No volví a pisar una cancha. Nunca más. Es hermoso ir a la cancha, clavarse un choripán en la puerta, pisar la popular y encontrarse de repente frente a ese verde infinito-casi-fluorescente, putear a un par de jugadores propios (Ameli era el favorito en aquellos tiempos, apenas tocaba el césped le llovían los "¡fracasado!" y "¡muerto!" mientras aplaudíamos a Coloccini, Erviti y El Loco Abreu), mear a las apuradas en el entretiempo, adivinar las jugadas antes de que ocurran, captar la atención del vendedor de cocacola sólo con una mirada, cantar salvajadas contra los bosteros. Pero ya sabemos cómo son de idiotas las pasiones futboleras, sentarse en la popular se había convertido en un ejercicio de supervivencia que no me causaba gracia alguna, por lo que decidí resguardar mi integridad física y sufrir a San Lorenzo por televisión. Lo adopté como batalla ética, "la mejor forma de combatir a los violentos es no ir más a la cancha". Todavía era hincha, de los buenos, y me enojaba con los que se consolaban en las derrotas argumentando que estaba todo arreglado, "si está todo arreglado dejá de mirar fútbol y ponete a hinchar por Las Leonas". Intuyo que finalmente me convencieron de que estaba (casi) todo arreglado y mi fervor azulgrana se fue al carajo. Incluso descubrí lo divertido que era hinchar en contra de la selección argentina, para los periodistas deportivos es más indigno que recibir un dedo en el culo. Son incomparables las miradas de pulsión asesina al celebrar un gol de Perú en Eliminatorias o de Thomas Müller en cuartos de final. Llegué a contemplar con desapego crítico el reciente Mundial de Brasil. ¿Juegan España-Holanda? Hinchemos por la Madre Patria. ¿Robben la rompió? Que Holanda aplaste a los aussies. En la final me divertí filmando con una cámara estretégicamente oculta las reacciones desmedidas de mi mujer, ya sabemos cómo se ponen las mujeres en los Mundiales, me juró que si subía el video a YouTube tendría que recoger mis pertenencias de la calle.

Y resulta que después se muere Grondona. ¿A nadie se le ocurrió recordar que era un mafioso, un joputas con mayúsculas desde la H hasta la A? Más lejos quedé todavía de mi propio hincha, cuando la clasificación caminando ante Bolívar me recordó que C.A.S.L.A. seguía siendo el club sin Libertadores.

• Filas de datos:

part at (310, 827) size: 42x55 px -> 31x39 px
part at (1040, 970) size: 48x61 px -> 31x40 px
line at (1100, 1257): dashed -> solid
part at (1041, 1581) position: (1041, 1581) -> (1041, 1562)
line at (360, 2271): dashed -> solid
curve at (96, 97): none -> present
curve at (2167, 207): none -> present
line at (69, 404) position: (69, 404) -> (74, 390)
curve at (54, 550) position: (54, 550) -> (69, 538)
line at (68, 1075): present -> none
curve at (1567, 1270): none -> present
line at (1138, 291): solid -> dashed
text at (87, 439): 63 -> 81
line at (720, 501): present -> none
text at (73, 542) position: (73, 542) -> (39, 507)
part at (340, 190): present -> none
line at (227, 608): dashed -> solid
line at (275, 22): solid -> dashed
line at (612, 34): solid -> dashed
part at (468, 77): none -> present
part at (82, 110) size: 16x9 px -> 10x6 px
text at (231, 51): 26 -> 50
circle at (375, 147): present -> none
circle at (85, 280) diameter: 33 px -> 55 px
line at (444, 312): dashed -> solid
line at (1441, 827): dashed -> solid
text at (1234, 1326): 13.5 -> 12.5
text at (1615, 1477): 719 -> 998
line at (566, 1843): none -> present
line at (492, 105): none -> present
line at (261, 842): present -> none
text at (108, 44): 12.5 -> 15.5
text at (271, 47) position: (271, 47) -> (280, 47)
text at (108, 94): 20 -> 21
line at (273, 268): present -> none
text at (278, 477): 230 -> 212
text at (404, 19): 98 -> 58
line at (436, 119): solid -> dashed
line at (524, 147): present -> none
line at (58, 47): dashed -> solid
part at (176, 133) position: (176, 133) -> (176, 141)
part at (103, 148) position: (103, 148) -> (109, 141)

• Trabajo por hacer: Extrae del fragmento la parte comprendida entre "Y resulta que" y "club sin Libertadores.", ambos incluidos.

• Resultado de la tarea:
Y resulta que después se muere Grondona. ¿A nadie se le ocurrió recordar que era un mafioso, un joputas con mayúsculas desde la H hasta la A? Más lejos quedé todavía de mi propio hincha, cuando la clasificación caminando ante Bolívar me recordó que C.A.S.L.A. seguía siendo el club sin Libertadores.